━━━ Dataset records ━━━

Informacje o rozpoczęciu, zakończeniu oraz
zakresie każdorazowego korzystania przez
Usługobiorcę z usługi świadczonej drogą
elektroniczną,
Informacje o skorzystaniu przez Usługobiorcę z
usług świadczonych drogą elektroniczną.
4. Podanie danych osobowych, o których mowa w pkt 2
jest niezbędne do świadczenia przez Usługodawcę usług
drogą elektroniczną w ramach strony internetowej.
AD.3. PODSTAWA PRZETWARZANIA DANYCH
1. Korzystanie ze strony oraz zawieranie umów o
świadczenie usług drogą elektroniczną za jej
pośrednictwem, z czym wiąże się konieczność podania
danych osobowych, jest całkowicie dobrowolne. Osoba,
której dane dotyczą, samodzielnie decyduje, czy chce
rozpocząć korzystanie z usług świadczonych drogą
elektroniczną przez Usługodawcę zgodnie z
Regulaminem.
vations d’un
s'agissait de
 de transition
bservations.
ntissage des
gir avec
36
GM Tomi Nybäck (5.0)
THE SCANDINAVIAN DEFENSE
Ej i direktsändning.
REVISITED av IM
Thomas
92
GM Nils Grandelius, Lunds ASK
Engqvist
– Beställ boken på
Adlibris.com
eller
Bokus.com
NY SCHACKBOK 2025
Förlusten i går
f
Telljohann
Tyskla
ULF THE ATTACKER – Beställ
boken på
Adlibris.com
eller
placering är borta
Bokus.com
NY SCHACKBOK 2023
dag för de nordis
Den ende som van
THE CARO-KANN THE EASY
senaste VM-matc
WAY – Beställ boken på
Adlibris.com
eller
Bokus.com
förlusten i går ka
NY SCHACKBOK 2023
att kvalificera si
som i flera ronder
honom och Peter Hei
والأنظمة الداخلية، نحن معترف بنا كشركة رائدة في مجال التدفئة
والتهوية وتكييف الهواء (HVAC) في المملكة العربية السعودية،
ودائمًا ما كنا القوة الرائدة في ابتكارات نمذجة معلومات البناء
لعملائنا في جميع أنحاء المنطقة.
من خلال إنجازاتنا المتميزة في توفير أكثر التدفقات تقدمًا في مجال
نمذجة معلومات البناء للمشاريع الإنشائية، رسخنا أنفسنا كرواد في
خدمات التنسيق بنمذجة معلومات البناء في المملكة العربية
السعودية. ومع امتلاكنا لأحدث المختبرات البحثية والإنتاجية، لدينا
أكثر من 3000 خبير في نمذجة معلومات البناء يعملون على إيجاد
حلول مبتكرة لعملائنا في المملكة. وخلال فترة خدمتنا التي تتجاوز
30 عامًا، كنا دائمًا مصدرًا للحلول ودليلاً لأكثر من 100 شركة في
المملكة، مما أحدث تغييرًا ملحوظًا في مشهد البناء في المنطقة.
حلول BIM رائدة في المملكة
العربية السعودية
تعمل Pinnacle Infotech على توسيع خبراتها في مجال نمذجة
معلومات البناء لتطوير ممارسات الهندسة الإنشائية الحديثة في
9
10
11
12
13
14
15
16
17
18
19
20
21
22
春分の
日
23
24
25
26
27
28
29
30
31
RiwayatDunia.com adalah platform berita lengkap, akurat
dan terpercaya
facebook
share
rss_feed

━━━
━━━ Dataset records ━━━

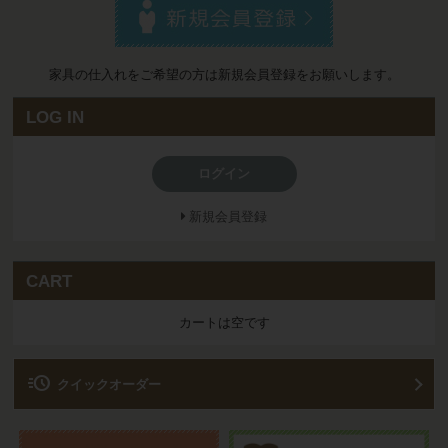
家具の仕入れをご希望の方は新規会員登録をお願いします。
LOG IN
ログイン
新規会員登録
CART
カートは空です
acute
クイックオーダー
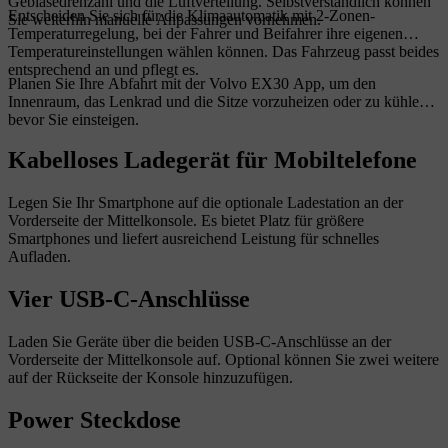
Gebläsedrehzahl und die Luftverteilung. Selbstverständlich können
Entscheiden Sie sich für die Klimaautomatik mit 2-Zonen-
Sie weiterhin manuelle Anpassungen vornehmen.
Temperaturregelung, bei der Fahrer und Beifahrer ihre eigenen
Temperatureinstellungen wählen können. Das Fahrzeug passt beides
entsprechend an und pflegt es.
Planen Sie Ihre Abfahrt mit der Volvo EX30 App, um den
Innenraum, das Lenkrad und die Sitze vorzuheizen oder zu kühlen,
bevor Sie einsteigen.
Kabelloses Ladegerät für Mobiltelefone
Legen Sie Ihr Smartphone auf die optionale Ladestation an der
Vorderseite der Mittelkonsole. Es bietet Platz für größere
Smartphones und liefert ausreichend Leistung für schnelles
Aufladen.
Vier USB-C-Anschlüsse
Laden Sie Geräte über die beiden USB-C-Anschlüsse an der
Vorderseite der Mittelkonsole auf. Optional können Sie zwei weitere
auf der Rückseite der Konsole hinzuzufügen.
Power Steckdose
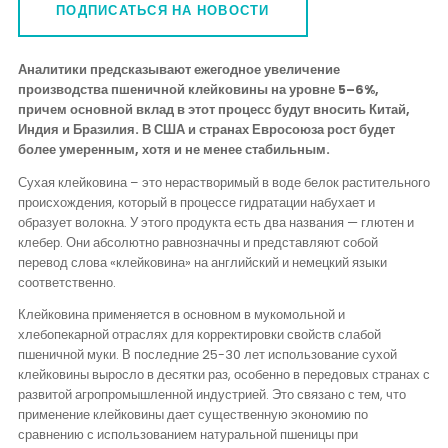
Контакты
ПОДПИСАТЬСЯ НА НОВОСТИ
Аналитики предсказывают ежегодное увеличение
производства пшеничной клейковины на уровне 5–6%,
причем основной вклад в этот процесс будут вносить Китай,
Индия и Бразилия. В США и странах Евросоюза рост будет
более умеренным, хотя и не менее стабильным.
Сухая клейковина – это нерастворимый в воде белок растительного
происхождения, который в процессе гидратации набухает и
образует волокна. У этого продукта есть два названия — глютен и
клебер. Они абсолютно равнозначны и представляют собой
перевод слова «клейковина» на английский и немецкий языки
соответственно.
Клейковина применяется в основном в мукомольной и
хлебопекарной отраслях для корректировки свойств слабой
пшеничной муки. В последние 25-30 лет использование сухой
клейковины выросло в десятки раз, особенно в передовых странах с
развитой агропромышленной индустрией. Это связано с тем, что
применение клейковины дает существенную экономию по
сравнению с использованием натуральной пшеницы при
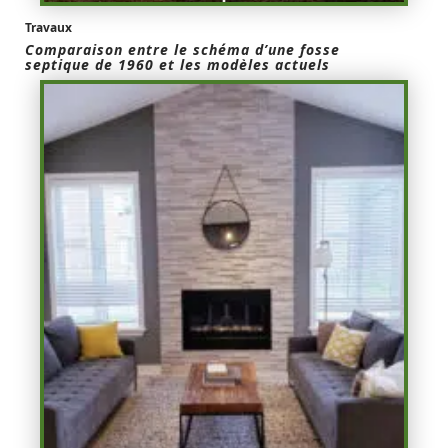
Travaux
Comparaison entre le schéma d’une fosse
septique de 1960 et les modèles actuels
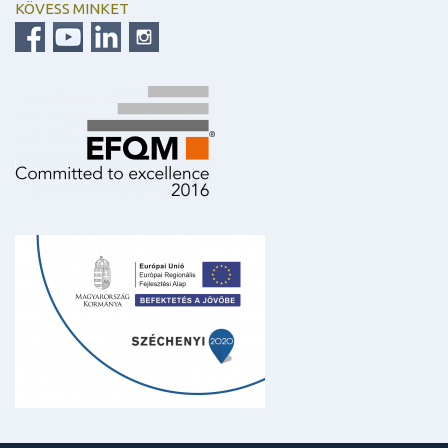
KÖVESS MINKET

━━━
━━━ Dataset records ━━━

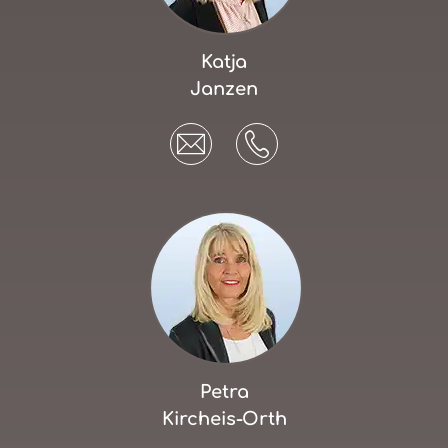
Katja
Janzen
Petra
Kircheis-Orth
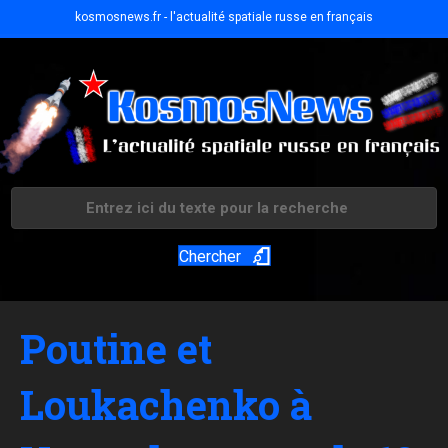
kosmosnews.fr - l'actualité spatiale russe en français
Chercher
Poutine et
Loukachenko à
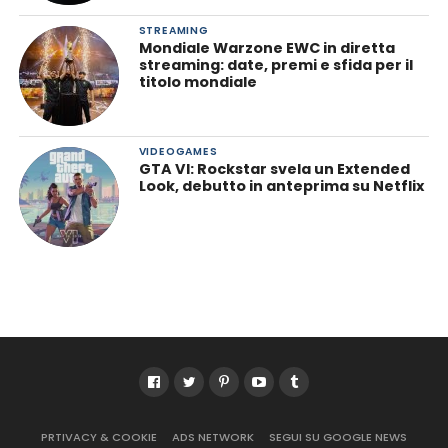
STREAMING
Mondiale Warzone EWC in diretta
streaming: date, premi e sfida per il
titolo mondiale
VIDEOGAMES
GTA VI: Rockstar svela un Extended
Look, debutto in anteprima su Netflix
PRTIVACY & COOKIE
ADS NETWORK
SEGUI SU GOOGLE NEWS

━━━

Exercise goal
All lines of the entries above where "elektroniczną" turns up should be reported.

Result of this task
elektroniczną,
usług świadczonych drogą elektroniczną.
drogą elektroniczną w ramach strony internetowej.
świadczenie usług drogą elektroniczną za jej
elektroniczną przez Usługodawcę zgodnie z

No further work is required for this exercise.